# 3.2.3. Sample size and individual infection rates

Common topics in honey bee research are
pathogens. Prevalence of pathogens can be determined in a colony or at a
population level (see section 2.2.). Most likely, the data will be based on
whether in the smallest tested unit the pathogen is present or not: a binomial
distribution. Hence, sample size will be largely dependent on __detection
probability__ of a pathogen. However, with viruses (and possibly other
pathogens), concentration of virus particles is measured on a logarithmic scale
(Gauthier* et al.*, 2007;
Brunetto* et al.*, 2009). This means, for example, that the virus titre of a
pooled sample is disproportionately determined by the one bee with the highest
individual titre. For the assumption of normality in many parametric analyses
we suggest a power-transformation of these data (Box and Cox, 1964; Bickel and Doksum, 1981). For further reading on sample-size determination for log-normal
distributed variables, see Wolfe and Carlin (1999).

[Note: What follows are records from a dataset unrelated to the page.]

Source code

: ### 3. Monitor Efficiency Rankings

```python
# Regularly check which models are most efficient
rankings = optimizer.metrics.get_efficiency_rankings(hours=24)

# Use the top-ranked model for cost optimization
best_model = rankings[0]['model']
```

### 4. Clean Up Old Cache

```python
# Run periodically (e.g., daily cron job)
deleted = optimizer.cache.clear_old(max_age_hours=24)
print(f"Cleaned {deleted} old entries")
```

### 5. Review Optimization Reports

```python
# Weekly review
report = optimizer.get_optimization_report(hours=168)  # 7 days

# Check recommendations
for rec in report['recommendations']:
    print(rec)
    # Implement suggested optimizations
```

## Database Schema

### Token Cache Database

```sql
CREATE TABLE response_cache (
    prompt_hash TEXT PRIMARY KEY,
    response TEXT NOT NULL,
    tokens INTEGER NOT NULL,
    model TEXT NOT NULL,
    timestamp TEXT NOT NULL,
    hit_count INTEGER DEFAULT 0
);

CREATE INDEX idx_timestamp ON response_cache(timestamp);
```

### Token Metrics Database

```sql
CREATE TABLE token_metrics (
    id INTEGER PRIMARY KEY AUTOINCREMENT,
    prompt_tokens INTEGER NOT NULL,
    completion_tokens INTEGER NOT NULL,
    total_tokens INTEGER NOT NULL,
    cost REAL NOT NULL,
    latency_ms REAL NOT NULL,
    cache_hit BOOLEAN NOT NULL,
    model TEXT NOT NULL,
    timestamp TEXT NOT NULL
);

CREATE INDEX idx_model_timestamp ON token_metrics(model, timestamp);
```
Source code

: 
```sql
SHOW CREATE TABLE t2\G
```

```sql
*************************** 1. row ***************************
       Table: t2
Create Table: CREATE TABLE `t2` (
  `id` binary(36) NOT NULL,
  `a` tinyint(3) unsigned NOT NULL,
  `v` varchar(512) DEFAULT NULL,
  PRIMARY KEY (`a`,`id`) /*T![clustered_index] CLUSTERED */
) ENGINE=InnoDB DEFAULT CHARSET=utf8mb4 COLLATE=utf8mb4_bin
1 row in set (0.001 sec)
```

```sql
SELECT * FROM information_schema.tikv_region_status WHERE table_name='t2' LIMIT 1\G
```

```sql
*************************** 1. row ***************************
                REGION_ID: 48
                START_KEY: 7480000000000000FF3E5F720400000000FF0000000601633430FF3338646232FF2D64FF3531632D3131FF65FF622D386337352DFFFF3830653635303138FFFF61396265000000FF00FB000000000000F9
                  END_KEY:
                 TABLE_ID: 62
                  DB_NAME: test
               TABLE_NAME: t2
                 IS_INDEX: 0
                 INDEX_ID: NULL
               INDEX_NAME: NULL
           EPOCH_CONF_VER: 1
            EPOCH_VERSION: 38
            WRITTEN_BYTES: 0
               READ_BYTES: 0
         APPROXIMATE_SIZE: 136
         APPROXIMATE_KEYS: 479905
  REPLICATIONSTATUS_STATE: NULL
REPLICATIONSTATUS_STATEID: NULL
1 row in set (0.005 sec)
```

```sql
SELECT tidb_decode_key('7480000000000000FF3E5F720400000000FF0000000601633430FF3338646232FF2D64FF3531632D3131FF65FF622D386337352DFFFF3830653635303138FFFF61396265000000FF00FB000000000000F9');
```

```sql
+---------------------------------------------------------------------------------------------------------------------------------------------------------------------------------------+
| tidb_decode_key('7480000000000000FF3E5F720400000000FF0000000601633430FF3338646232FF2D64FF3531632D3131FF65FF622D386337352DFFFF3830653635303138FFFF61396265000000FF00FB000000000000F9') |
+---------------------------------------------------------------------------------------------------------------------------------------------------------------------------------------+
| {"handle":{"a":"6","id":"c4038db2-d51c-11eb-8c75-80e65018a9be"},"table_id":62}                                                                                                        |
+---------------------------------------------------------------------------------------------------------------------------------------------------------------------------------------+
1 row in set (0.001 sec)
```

In summary, a minimum sample of 30 independent observations per treatment (and the lowest level of independence will almost always be cages) may be desirable, but constraints and large effect sizes will lower this quantity, especially for experiments using groups of caged honey bees. Because of this, development of methods for maintaining workers individually in cages for a number of weeks should be investigated. This would be an advantage because depending on the experimental question, each honey bee could be considered to be an independent experimental unit. The same principles of experimental design that apply to the recommended number of cages also apply to other levels of experimental design, such as honey bees per cage, with smaller effect sizes and more complex questions, recommended sample sizes necessarily increase (in other words the more variables/factors included, the greater the sample size has to be). Researchers must think about, and be able to justify, how many of their replicates are truly independent; 30 replicates is a reasonable starting point to aim for when effect sizes are unknown, but again, this may not be realistic. In the context of wax producing and comb building, colony size and queen status play a role. For example, comb construction only takes place in the presence of a queen and at least 51 workers, and egg-laying occurs only if a mated queen is surrounded by at least 800 workers (reviewed in Hepburn, 1986; page 156). Additionally, novel experiments on new sets of variables means uncertainty in outcomes, but more importantly means uninformed experimental designs that may be less than optimal. Designs should always be scrutinised and constantly improved by including preliminary trials, which could, for example, provide a better idea of prevalence resulting in a better estimate of the required sample size.